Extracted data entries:
┄┄┄┄┄┄┄┄┄┄

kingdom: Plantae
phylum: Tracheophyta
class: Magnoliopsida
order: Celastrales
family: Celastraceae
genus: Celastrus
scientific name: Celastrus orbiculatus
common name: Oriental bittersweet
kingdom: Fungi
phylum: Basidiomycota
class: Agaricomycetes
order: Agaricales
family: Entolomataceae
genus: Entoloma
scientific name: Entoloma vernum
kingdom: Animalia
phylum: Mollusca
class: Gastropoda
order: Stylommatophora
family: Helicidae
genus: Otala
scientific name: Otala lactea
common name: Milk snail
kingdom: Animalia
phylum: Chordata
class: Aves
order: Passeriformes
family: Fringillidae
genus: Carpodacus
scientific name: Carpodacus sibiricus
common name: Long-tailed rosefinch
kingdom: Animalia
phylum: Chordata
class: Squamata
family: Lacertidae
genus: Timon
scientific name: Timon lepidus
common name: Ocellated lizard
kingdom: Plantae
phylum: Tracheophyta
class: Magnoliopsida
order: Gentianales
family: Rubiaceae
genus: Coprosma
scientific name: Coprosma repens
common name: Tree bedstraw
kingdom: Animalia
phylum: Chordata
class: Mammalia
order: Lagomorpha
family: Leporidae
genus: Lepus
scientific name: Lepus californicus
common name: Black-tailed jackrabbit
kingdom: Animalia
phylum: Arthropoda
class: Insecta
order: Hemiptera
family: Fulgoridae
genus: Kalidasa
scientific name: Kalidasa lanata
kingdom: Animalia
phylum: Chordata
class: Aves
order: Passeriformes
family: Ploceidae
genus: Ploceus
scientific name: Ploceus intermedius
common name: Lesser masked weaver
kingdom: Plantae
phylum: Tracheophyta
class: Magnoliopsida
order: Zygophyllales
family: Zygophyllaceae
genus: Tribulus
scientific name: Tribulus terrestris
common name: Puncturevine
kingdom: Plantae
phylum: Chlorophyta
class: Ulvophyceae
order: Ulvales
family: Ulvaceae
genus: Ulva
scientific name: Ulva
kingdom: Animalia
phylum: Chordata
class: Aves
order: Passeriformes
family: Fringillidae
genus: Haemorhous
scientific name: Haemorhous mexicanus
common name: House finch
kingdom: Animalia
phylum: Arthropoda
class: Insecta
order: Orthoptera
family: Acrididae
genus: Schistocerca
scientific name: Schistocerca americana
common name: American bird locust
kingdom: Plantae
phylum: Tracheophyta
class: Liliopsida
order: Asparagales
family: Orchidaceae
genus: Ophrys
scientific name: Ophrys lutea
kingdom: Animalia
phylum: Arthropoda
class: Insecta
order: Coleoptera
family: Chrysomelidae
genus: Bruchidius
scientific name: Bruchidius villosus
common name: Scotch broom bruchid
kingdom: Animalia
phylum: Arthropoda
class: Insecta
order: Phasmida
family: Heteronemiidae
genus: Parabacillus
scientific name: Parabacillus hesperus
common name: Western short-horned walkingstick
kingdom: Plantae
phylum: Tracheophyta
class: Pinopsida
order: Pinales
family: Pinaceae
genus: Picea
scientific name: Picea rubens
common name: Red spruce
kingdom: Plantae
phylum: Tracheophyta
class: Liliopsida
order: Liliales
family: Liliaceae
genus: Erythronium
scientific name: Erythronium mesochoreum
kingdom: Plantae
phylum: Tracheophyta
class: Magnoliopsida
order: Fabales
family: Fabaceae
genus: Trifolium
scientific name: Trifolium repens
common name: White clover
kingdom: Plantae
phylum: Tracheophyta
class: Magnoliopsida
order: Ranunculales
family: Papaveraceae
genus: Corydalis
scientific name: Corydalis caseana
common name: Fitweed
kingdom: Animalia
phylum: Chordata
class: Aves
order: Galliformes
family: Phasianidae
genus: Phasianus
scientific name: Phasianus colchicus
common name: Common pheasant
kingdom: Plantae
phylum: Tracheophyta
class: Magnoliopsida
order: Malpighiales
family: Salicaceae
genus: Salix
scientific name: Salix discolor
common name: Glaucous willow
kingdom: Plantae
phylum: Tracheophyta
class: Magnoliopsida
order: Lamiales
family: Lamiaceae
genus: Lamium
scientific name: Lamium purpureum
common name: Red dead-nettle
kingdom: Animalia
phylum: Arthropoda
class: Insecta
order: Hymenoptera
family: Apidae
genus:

┄┄┄┄┄┄┄┄┄┄

What needs to be done:
Rewrite these lines, changing every "common name" to "vernacular name" and keeping everything else the same.

Response:
kingdom: Plantae
phylum: Tracheophyta
class: Magnoliopsida
order: Celastrales
family: Celastraceae
genus: Celastrus
scientific name: Celastrus orbiculatus
vernacular name: Oriental bittersweet
kingdom: Fungi
phylum: Basidiomycota
class: Agaricomycetes
order: Agaricales
family: Entolomataceae
genus: Entoloma
scientific name: Entoloma vernum
kingdom: Animalia
phylum: Mollusca
class: Gastropoda
order: Stylommatophora
family: Helicidae
genus: Otala
scientific name: Otala lactea
vernacular name: Milk snail
kingdom: Animalia
phylum: Chordata
class: Aves
order: Passeriformes
family: Fringillidae
genus: Carpodacus
scientific name: Carpodacus sibiricus
vernacular name: Long-tailed rosefinch
kingdom: Animalia
phylum: Chordata
class: Squamata
family: Lacertidae
genus: Timon
scientific name: Timon lepidus
vernacular name: Ocellated lizard
kingdom: Plantae
phylum: Tracheophyta
class: Magnoliopsida
order: Gentianales
family: Rubiaceae
genus: Coprosma
scientific name: Coprosma repens
vernacular name: Tree bedstraw
kingdom: Animalia
phylum: Chordata
class: Mammalia
order: Lagomorpha
family: Leporidae
genus: Lepus
scientific name: Lepus californicus
vernacular name: Black-tailed jackrabbit
kingdom: Animalia
phylum: Arthropoda
class: Insecta
order: Hemiptera
family: Fulgoridae
genus: Kalidasa
scientific name: Kalidasa lanata
kingdom: Animalia
phylum: Chordata
class: Aves
order: Passeriformes
family: Ploceidae
genus: Ploceus
scientific name: Ploceus intermedius
vernacular name: Lesser masked weaver
kingdom: Plantae
phylum: Tracheophyta
class: Magnoliopsida
order: Zygophyllales
family: Zygophyllaceae
genus: Tribulus
scientific name: Tribulus terrestris
vernacular name: Puncturevine
kingdom: Plantae
phylum: Chlorophyta
class: Ulvophyceae
order: Ulvales
family: Ulvaceae
genus: Ulva
scientific name: Ulva
kingdom: Animalia
phylum: Chordata
class: Aves
order: Passeriformes
family: Fringillidae
genus: Haemorhous
scientific name: Haemorhous mexicanus
vernacular name: House finch
kingdom: Animalia
phylum: Arthropoda
class: Insecta
order: Orthoptera
family: Acrididae
genus: Schistocerca
scientific name: Schistocerca americana
vernacular name: American bird locust
kingdom: Plantae
phylum: Tracheophyta
class: Liliopsida
order: Asparagales
family: Orchidaceae
genus: Ophrys
scientific name: Ophrys lutea
kingdom: Animalia
phylum: Arthropoda
class: Insecta
order: Coleoptera
family: Chrysomelidae
genus: Bruchidius
scientific name: Bruchidius villosus
vernacular name: Scotch broom bruchid
kingdom: Animalia
phylum: Arthropoda
class: Insecta
order: Phasmida
family: Heteronemiidae
genus: Parabacillus
scientific name: Parabacillus hesperus
vernacular name: Western short-horned walkingstick
kingdom: Plantae
phylum: Tracheophyta
class: Pinopsida
order: Pinales
family: Pinaceae
genus: Picea
scientific name: Picea rubens
vernacular name: Red spruce
kingdom: Plantae
phylum: Tracheophyta
class: Liliopsida
order: Liliales
family: Liliaceae
genus: Erythronium
scientific name: Erythronium mesochoreum
kingdom: Plantae
phylum: Tracheophyta
class: Magnoliopsida
order: Fabales
family: Fabaceae
genus: Trifolium
scientific name: Trifolium repens
vernacular name: White clover
kingdom: Plantae
phylum: Tracheophyta
class: Magnoliopsida
order: Ranunculales
family: Papaveraceae
genus: Corydalis
scientific name: Corydalis caseana
vernacular name: Fitweed
kingdom: Animalia
phylum: Chordata
class: Aves
order: Galliformes
family: Phasianidae
genus: Phasianus
scientific name: Phasianus colchicus
vernacular name: Common pheasant
kingdom: Plantae
phylum: Tracheophyta
class: Magnoliopsida
order: Malpighiales
family: Salicaceae
genus: Salix
scientific name: Salix discolor
vernacular name: Glaucous willow
kingdom: Plantae
phylum: Tracheophyta
class: Magnoliopsida
order: Lamiales
family: Lamiaceae
genus: Lamium
scientific name: Lamium purpureum
vernacular name: Red dead-nettle
kingdom: Animalia
phylum: Arthropoda
class: Insecta
order: Hymenoptera
family: Apidae
genus:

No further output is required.